◆ **DATA FOR ANALYSIS**:
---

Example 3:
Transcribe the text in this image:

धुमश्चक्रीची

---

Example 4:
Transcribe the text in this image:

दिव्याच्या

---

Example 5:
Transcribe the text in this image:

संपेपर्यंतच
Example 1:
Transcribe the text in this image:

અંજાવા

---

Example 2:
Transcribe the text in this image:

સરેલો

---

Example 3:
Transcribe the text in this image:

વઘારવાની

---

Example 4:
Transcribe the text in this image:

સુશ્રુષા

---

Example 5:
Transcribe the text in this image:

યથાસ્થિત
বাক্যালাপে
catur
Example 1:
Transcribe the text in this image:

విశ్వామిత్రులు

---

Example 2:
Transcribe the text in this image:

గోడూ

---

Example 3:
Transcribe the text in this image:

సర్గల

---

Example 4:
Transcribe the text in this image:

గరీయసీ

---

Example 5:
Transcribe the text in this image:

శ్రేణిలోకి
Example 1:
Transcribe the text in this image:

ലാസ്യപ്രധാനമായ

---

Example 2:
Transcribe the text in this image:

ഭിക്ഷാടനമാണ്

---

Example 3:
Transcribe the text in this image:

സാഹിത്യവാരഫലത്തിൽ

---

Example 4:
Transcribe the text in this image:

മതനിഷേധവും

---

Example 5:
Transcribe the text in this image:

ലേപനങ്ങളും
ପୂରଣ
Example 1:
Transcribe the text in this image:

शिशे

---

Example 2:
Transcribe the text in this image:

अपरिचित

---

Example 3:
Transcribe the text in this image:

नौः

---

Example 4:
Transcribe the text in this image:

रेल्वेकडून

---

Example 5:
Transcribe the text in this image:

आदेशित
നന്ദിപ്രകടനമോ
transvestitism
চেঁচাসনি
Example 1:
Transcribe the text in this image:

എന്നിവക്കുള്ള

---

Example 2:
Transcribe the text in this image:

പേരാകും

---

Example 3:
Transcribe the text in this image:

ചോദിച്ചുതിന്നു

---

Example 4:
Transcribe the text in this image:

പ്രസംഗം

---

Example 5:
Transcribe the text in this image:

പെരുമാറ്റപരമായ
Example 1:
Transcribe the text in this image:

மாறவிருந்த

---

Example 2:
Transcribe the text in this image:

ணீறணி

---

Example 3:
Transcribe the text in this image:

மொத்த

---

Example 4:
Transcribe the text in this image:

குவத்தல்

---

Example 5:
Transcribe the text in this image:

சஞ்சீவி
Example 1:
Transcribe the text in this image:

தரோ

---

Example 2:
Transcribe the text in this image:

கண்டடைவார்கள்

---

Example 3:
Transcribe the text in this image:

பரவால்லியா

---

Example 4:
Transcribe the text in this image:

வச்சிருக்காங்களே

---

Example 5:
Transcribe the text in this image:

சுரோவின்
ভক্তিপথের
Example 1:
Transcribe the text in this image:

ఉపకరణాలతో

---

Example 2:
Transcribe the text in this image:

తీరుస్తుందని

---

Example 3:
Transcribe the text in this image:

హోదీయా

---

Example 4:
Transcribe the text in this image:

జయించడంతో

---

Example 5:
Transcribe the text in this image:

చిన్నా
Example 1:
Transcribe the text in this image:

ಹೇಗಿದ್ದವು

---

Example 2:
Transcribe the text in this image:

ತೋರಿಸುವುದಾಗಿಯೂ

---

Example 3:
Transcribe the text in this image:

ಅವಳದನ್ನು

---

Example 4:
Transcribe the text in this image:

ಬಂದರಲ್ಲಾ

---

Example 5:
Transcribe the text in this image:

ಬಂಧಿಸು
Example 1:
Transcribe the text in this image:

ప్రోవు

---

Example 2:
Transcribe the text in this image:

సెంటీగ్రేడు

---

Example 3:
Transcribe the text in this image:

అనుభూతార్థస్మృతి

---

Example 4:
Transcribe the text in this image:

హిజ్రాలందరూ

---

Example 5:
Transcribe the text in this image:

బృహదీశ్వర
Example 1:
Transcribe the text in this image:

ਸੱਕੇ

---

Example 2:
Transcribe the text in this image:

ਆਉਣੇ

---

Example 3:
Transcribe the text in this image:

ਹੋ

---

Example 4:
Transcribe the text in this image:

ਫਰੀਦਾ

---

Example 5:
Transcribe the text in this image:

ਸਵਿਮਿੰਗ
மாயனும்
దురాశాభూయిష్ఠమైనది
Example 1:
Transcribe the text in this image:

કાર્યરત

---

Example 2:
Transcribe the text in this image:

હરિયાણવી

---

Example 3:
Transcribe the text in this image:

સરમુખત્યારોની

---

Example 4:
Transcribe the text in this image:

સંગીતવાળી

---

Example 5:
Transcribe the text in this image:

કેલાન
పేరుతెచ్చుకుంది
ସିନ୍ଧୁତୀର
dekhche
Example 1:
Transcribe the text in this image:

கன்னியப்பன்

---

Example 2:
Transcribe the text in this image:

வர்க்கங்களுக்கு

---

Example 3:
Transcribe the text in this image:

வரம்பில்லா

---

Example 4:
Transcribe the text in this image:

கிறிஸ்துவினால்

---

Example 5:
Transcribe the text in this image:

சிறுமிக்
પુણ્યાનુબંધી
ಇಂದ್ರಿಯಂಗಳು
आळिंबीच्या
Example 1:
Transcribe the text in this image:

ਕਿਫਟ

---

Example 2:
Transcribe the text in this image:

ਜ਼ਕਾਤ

◆ **TASK BRIEF**:
A word-for-word copy of the data above is the goal, so set it all down again.

◆ **TASK RESULT**:
---

Example 3:
Transcribe the text in this image:

धुमश्चक्रीची

---

Example 4:
Transcribe the text in this image:

दिव्याच्या

---

Example 5:
Transcribe the text in this image:

संपेपर्यंतच
Example 1:
Transcribe the text in this image:

અંજાવા

---

Example 2:
Transcribe the text in this image:

સરેલો

---

Example 3:
Transcribe the text in this image:

વઘારવાની

---

Example 4:
Transcribe the text in this image:

સુશ્રુષા

---

Example 5:
Transcribe the text in this image:

યથાસ્થિત
বাক্যালাপে
catur
Example 1:
Transcribe the text in this image:

విశ్వామిత్రులు

---

Example 2:
Transcribe the text in this image:

గోడూ

---

Example 3:
Transcribe the text in this image:

సర్గల

---

Example 4:
Transcribe the text in this image:

గరీయసీ

---

Example 5:
Transcribe the text in this image:

శ్రేణిలోకి
Example 1:
Transcribe the text in this image:

ലാസ്യപ്രധാനമായ

---

Example 2:
Transcribe the text in this image:

ഭിക്ഷാടനമാണ്

---

Example 3:
Transcribe the text in this image:

സാഹിത്യവാരഫലത്തിൽ

---

Example 4:
Transcribe the text in this image:

മതനിഷേധവും

---

Example 5:
Transcribe the text in this image:

ലേപനങ്ങളും
ପୂରଣ
Example 1:
Transcribe the text in this image:

शिशे

---

Example 2:
Transcribe the text in this image:

अपरिचित

---

Example 3:
Transcribe the text in this image:

नौः

---

Example 4:
Transcribe the text in this image:

रेल्वेकडून

---

Example 5:
Transcribe the text in this image:

आदेशित
നന്ദിപ്രകടനമോ
transvestitism
চেঁচাসনি
Example 1:
Transcribe the text in this image:

എന്നിവക്കുള്ള

---

Example 2:
Transcribe the text in this image:

പേരാകും

---

Example 3:
Transcribe the text in this image:

ചോദിച്ചുതിന്നു

---

Example 4:
Transcribe the text in this image:

പ്രസംഗം

---

Example 5:
Transcribe the text in this image:

പെരുമാറ്റപരമായ
Example 1:
Transcribe the text in this image:

மாறவிருந்த

---

Example 2:
Transcribe the text in this image:

ணீறணி

---

Example 3:
Transcribe the text in this image:

மொத்த

---

Example 4:
Transcribe the text in this image:

குவத்தல்

---

Example 5:
Transcribe the text in this image:

சஞ்சீவி
Example 1:
Transcribe the text in this image:

தரோ

---

Example 2:
Transcribe the text in this image:

கண்டடைவார்கள்

---

Example 3:
Transcribe the text in this image:

பரவால்லியா

---

Example 4:
Transcribe the text in this image:

வச்சிருக்காங்களே

---

Example 5:
Transcribe the text in this image:

சுரோவின்
ভক্তিপথের
Example 1:
Transcribe the text in this image:

ఉపకరణాలతో

---

Example 2:
Transcribe the text in this image:

తీరుస్తుందని

---

Example 3:
Transcribe the text in this image:

హోదీయా

---

Example 4:
Transcribe the text in this image:

జయించడంతో

---

Example 5:
Transcribe the text in this image:

చిన్నా
Example 1:
Transcribe the text in this image:

ಹೇಗಿದ್ದವು

---

Example 2:
Transcribe the text in this image:

ತೋರಿಸುವುದಾಗಿಯೂ

---

Example 3:
Transcribe the text in this image:

ಅವಳದನ್ನು

---

Example 4:
Transcribe the text in this image:

ಬಂದರಲ್ಲಾ

---

Example 5:
Transcribe the text in this image:

ಬಂಧಿಸು
Example 1:
Transcribe the text in this image:

ప్రోవు

---

Example 2:
Transcribe the text in this image:

సెంటీగ్రేడు

---

Example 3:
Transcribe the text in this image:

అనుభూతార్థస్మృతి

---

Example 4:
Transcribe the text in this image:

హిజ్రాలందరూ

---

Example 5:
Transcribe the text in this image:

బృహదీశ్వర
Example 1:
Transcribe the text in this image:

ਸੱਕੇ

---

Example 2:
Transcribe the text in this image:

ਆਉਣੇ

---

Example 3:
Transcribe the text in this image:

ਹੋ

---

Example 4:
Transcribe the text in this image:

ਫਰੀਦਾ

---

Example 5:
Transcribe the text in this image:

ਸਵਿਮਿੰਗ
மாயனும்
దురాశాభూయిష్ఠమైనది
Example 1:
Transcribe the text in this image:

કાર્યરત

---

Example 2:
Transcribe the text in this image:

હરિયાણવી

---

Example 3:
Transcribe the text in this image:

સરમુખત્યારોની

---

Example 4:
Transcribe the text in this image:

સંગીતવાળી

---

Example 5:
Transcribe the text in this image:

કેલાન
పేరుతెచ్చుకుంది
ସିନ୍ଧୁତୀର
dekhche
Example 1:
Transcribe the text in this image:

கன்னியப்பன்

---

Example 2:
Transcribe the text in this image:

வர்க்கங்களுக்கு

---

Example 3:
Transcribe the text in this image:

வரம்பில்லா

---

Example 4:
Transcribe the text in this image:

கிறிஸ்துவினால்

---

Example 5:
Transcribe the text in this image:

சிறுமிக்
પુણ્યાનુબંધી
ಇಂದ್ರಿಯಂಗಳು
आळिंबीच्या
Example 1:
Transcribe the text in this image:

ਕਿਫਟ

---

Example 2:
Transcribe the text in this image:

ਜ਼ਕਾਤ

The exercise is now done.